No fan can be everywhere all the time. And as the century draws
to a close, some of our scribes have grown a little wistful as
they look back, wondering what it might have been like to have
sat ringside at Dempsey-Tunney, to have stood on the sideline as
Jim Thorpe rumbled by or to have watched from the press box as
the Babe called his shot (and to have asked him afterward, as
nobody else seems to have: "Babe, what was that about?").

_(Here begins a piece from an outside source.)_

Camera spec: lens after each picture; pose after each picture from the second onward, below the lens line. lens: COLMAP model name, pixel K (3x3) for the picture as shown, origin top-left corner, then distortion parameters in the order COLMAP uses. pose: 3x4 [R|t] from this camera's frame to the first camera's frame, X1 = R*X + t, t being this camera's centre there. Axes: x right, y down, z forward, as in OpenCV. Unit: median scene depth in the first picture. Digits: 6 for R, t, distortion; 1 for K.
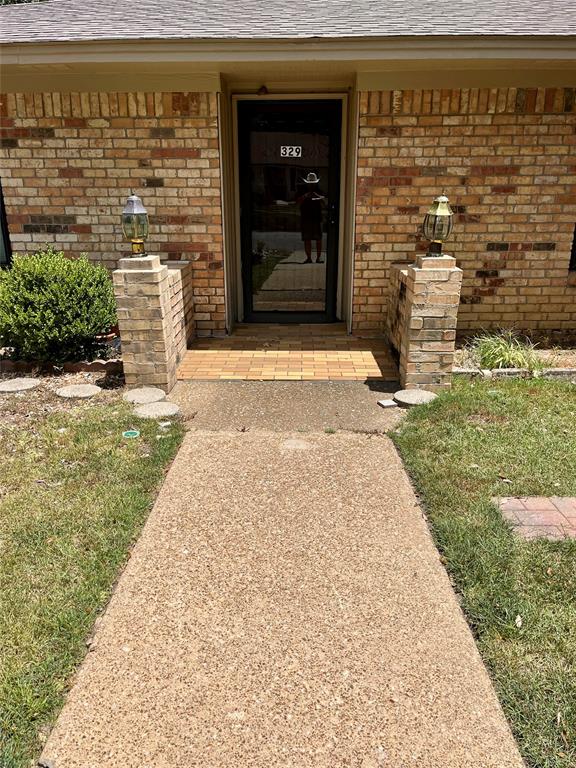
lens RADIAL K [[591.7, 0, 288.0], [0, 591.7, 384.0], [0, 0, 1]] dist [0.021316, -0.000506]
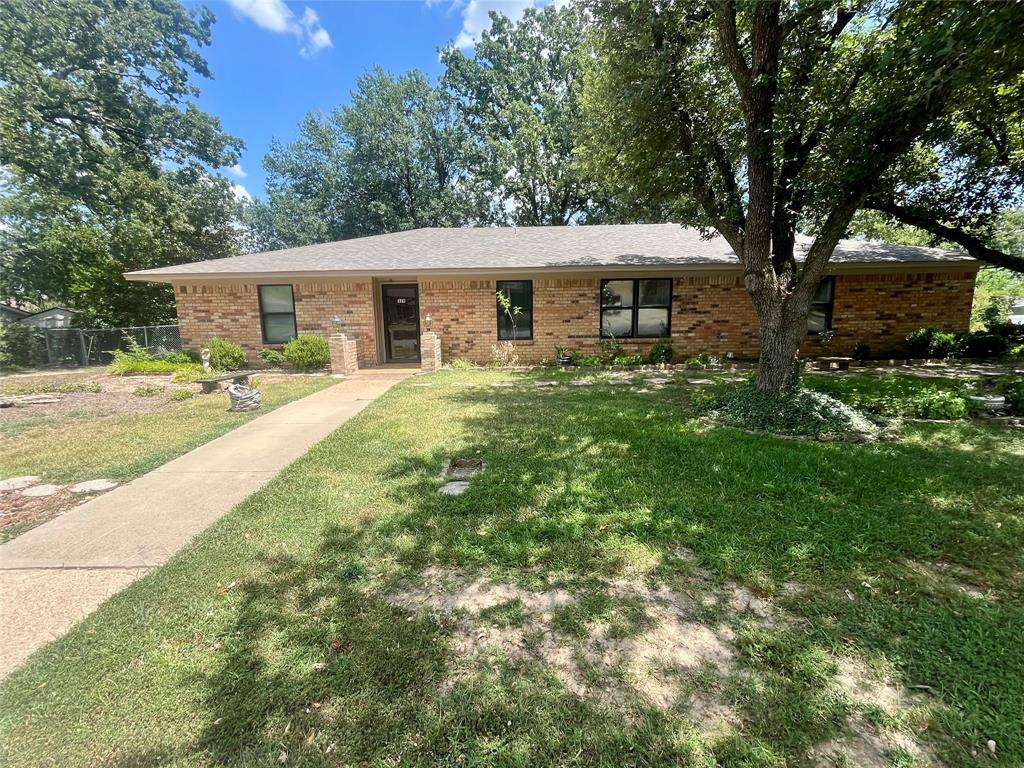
lens RADIAL K [[435.7, 0, 512.0], [0, 435.7, 384.0], [0, 0, 1]] dist [0.000733, 0.000034]
pose [[0.999298, -0.018236, 0.032712, 0.489028], [0.023355, 0.986237, -0.163679, 0.369380], [-0.029277, 0.164328, 0.985971, -1.051718]]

There are a goodly number of events that continue to fire the
imagination in ways that next week's 49ers game won't. Jesse
Owens getting his gold in front of the smoldering Hitler. Lou
Gehrig's speech. And how about that poor guy who ran the wrong
way in the Rose Bowl?

Since SI joined the scene in 1954, we've been pretty good at
registering the appropriate excitement at the moment--we know
the difference between a day at the park and Bill Mazeroski's
home run--but we haven't always had genius on our side. Who
could possibly have recognized Cassius Clay's first drubbing of
Sonny Liston as the beginning of a social, cultural and
political revolution? Who's that smart?

It takes time to sort out stuff like that. So we asked our
writers to look back, to sift through all the plays and games
that changed the world, and many that didn't, and to choose the
one they most wish they'd seen. So, if you will, grant us the
power of omniscience (of omnipresence!) while we return to
Fenway and Pimlico and Wimbledon and enjoy the views.